As parents, many of us also struggled to see our kids through this pandemic, which truly took its toll on a lot of children– particularly those in high school that did not get to experience a normal transition into becoming a young adult. There is nothing more heart-breaking than seeing your own children struggle and/or be deprived of certain experiences you took for granted in your own life at their age, including prom, senior week and/or graduation ceremonies and parties.
When you are in the middle of a perfect storm situation, the last thing a person can stomach is making any decisions that will cause further disruption into an already unstable environment. And so it may be that for some couples, even in an incredibly toxic relationship, the choice to leave and further destabilize things isn’t an easy choice. For those watching on the sidelines, it may be hard to comprehend, but trust me when I say that implementing major changes is hard even under the best of circumstances, let alone during the worst of times.
Finding your way to a safe harbor isn’t always so clear cut, but it usually starts with an awakening stage. This is when you realize that you are staying in an unhappy situation for all the wrong reasons, e.g. for the sake of the dog or kids, to maintain a certain lifestyle, or to avoid being alone. Once you start to see this, you will start to ask those around you to weigh in and ask what their thoughts are on certain red flags you’ve tried to overlook for far too long. You will also begin to articulate your doubts out loud, maybe suggest some options for counseling, and with each new bid to connect that is rejected, your resolve to find alternatives to staying together will grow stronger by leaps and bounds. Now we are moving past the awakening stage to formulating an exit strategy.

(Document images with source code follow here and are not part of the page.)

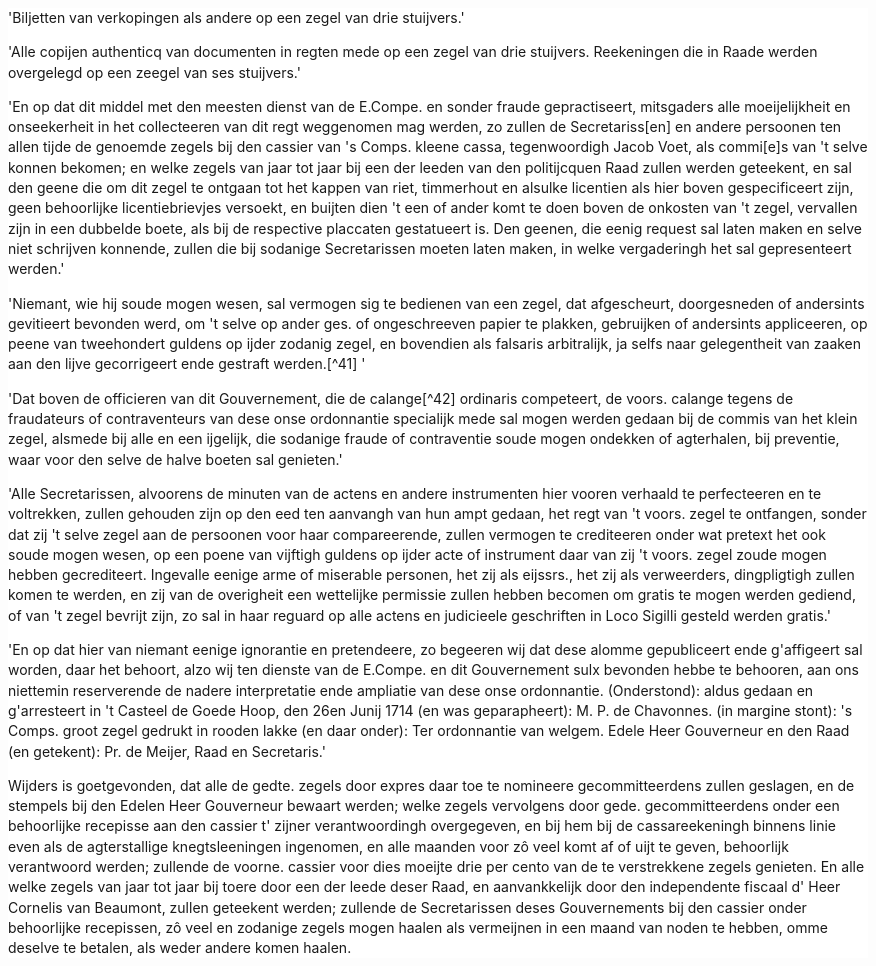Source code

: 'Biljetten van verkopingen als andere op een zegel van drie stuijvers.'

'Alle copijen authenticq van documenten in regten mede op een zegel van drie stuijvers. Reekeningen die in Raade werden overgelegd op een zeegel van ses stuijvers.'

'En op dat dit middel met den meesten dienst van de E.Compe. en sonder fraude gepractiseert, mitsgaders alle moeijelijkheit en onseekerheit in het collecteeren van dit regt weggenomen mag werden, zo zullen de Secretariss[en] en andere persoonen ten allen tijde de genoemde zegels bij den cassier van 's Comps. kleene cassa, tegenwoordigh Jacob Voet, als commi[e]s van 't selve konnen bekomen; en welke zegels van jaar tot jaar bij een der leeden van den politijcquen Raad zullen werden geteekent, en sal den geene die om dit zegel te ontgaan tot het kappen van riet, timmerhout en alsulke licentien als hier boven gespecificeert zijn, geen behoorlijke licentiebrievjes versoekt, en buijten dien 't een of ander komt te doen boven de onkosten van 't zegel, vervallen zijn in een dubbelde boete, als bij de respective placcaten gestatueert is. Den geenen, die eenig request sal laten maken en selve niet schrijven konnende, zullen die bij sodanige Secretarissen moeten laten maken, in welke vergaderingh het sal gepresenteert werden.'

'Niemant, wie hij soude mogen wesen, sal vermogen sig te bedienen van een zegel, dat afgescheurt, doorgesneden of andersints gevitieert bevonden werd, om 't selve op ander ges. of ongeschreeven papier te plakken, gebruijken of andersints appliceeren, op peene van tweehondert guldens op ijder zodanig zegel, en bovendien als falsaris arbitralijk, ja selfs naar gelegentheit van zaaken aan den lijve gecorrigeert ende gestraft werden.[^41] '

'Dat boven de officieren van dit Gouvernement, die de calange[^42] ordinaris competeert, de voors. calange tegens de fraudateurs of contraventeurs van dese onse ordonnantie specialijk mede sal mogen werden gedaan bij de commis van het klein zegel, alsmede bij alle en een ijgelijk, die sodanige fraude of contraventie soude mogen ondekken of agterhalen, bij preventie, waar voor den selve de halve boeten sal genieten.'

'Alle Secretarissen, alvoorens de minuten van de actens en andere instrumenten hier vooren verhaald te perfecteeren en te voltrekken, zullen gehouden zijn op den eed ten aanvangh van hun ampt gedaan, het regt van 't voors. zegel te ontfangen, sonder dat zij 't selve zegel aan de persoonen voor haar compareerende, zullen vermogen te crediteeren onder wat pretext het ook soude mogen wesen, op een poene van vijftigh guldens op ijder acte of instrument daar van zij 't voors. zegel zoude mogen hebben gecrediteert. Ingevalle eenige arme of miserable personen, het zij als eijssrs., het zij als verweerders, dingpligtigh zullen komen te werden, en zij van de overigheit een wettelijke permissie zullen hebben becomen om gratis te mogen werden gediend, of van 't zegel bevrijt zijn, zo sal in haar reguard op alle actens en judicieele geschriften in Loco Sigilli gesteld werden gratis.'

'En op dat hier van niemant eenige ignorantie en pretendeere, zo begeeren wij dat dese alomme gepubliceert ende g'affigeert sal worden, daar het behoort, alzo wij ten dienste van de E.Compe. en dit Gouvernement sulx bevonden hebbe te behooren, aan ons niettemin reserverende de nadere interpretatie ende ampliatie van dese onse ordonnantie. (Onderstond): aldus gedaan en g'arresteert in 't Casteel de Goede Hoop, den 26en Junij 1714 (en was geparapheert): M. P. de Chavonnes. (in margine stont): 's Comps. groot zegel gedrukt in rooden lakke (en daar onder): Ter ordonnantie van welgem. Edele Heer Gouverneur en den Raad (en getekent): Pr. de Meijer, Raad en Secretaris.'

Wijders is goetgevonden, dat alle de gedte. zegels door expres daar toe te nomineere gecommitteerdens zullen geslagen, en de stempels bij den Edelen Heer Gouverneur bewaart werden; welke zegels vervolgens door gede. gecommitteerdens onder een behoorlijke recepisse aan den cassier t' zijner verantwoordingh overgegeven, en bij hem bij de cassareekeningh binnens linie even als de agterstallige knegtsleeningen ingenomen, en alle maanden voor zô veel komt af of uijt te geven, behoorlijk verantwoord werden; zullende de voorne. cassier voor dies moeijte drie per cento van de te verstrekkene zegels genieten. En alle welke zegels van jaar tot jaar bij toere door een der leede deser Raad, en aanvankkelijk door den independente fiscaal d' Heer Cornelis van Beaumont, zullen geteekent werden; zullende de Secretarissen deses Gouvernements bij den cassier onder behoorlijke recepissen, zô veel en zodanige zegels mogen haalen als vermeijnen in een maand van noden te hebben, omme deselve te betalen, als weder andere komen haalen.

The path to freedom is clear once you have a clear goal. Certain harsh realities can accelerate this process, like your abuser or addict doesn’t want to change his/her habits, or your current sex life sucks and isn’t going to get any better. When your partner is just adding to your daily burdens, isn’t equally committed to working things out, and is seriously wreaking havoc on your mental well-being, it’s time to go. Line up your own housing, pack up your things and gather all the resources you need to get you to a safe place.
How quickly and gracefully you get out of a shitstorm will definitely vary based on each person’s individual financial situation and the extent of their support network. Some will need more time to build this up, others might just need to make one call to get the wheels in motion. In the end, all that matters is that you find your way out, and focus on happier days ahead surrounded by those that only want the best for you!